As part of a larger trend in the literature of the end of the century, many of the latest Polish novels also signal the return to classical fables and genres. The innovative accent comes from the use of these conventions to pose significant existential questions. so it is in the metaphysical crime stories of Gustaw Herling-Grudzinski, Goracy oddech pustyni (The Hot Breath of the Desert) and Don Ildebrando. So it is, too, in Olga Tokarczuk's epic novel Prawiek i inne czasy (Prawiek and Other Times), which has been referred to as the saga of a "Polish Macondo."
In Search of Identity
Polish prose seems to have been engaged since 1989 in an accelerated search for its own identity. Thus its rapid summoning up and rejection of novelistic traditions, its returns to hallowed conventions, and its bold experimentation. The impulse to identity, however, signifies not only a re-examination of tradition, but also a search for an answers to questions about why prose exists in the first place: To describe the world? To lay bare some concealed sense - mythical, perhaps? To uncover a narration that is latent in the world and express it through the language that the world speaks? Or finally, perhaps, to instill a distance towards all conventions?
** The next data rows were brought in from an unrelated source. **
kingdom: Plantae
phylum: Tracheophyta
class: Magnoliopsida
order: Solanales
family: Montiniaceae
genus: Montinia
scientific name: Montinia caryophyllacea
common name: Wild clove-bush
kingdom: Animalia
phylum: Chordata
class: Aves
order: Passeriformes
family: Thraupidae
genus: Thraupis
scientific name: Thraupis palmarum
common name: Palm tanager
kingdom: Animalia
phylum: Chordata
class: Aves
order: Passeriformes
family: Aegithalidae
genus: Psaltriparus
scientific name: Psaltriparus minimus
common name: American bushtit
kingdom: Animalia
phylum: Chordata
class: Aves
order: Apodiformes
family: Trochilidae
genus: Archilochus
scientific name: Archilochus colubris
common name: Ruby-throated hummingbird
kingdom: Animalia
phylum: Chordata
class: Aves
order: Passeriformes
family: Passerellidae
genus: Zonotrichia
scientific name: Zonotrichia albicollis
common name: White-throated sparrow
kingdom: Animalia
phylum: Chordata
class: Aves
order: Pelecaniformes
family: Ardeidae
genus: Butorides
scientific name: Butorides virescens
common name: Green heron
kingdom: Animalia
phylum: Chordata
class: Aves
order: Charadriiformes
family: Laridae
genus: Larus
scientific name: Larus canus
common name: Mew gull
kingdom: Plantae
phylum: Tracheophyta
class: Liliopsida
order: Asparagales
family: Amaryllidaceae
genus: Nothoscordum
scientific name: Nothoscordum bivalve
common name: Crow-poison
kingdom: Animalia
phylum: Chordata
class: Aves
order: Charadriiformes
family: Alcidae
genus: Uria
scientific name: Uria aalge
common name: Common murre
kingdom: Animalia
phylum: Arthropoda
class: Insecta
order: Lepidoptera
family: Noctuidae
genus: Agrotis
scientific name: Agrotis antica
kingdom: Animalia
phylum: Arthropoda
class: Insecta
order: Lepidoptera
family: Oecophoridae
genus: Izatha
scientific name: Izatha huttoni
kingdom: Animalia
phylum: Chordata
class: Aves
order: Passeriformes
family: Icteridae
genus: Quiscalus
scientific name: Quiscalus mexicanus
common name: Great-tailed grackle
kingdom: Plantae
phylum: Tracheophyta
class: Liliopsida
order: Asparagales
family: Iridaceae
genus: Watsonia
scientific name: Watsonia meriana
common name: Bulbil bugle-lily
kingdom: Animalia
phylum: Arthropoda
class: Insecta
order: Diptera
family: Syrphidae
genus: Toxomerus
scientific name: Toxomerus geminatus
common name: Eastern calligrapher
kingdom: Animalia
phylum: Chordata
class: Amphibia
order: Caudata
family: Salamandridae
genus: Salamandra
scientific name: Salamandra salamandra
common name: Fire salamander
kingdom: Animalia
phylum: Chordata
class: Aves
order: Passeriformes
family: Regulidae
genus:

The impossibility of reconciling all these tasks, combined with the fact that all these goals are undeniably worthy, means that this prose seeks above all to create forms with the capacity to include autobiographical ruminations and ostentatious inventiveness, erudite essays and classical narratives. The real objective, then, is to create a form that transcends fiction, reflecting the multiple orders of the world while remaining as fictive as our present fictionally created reality.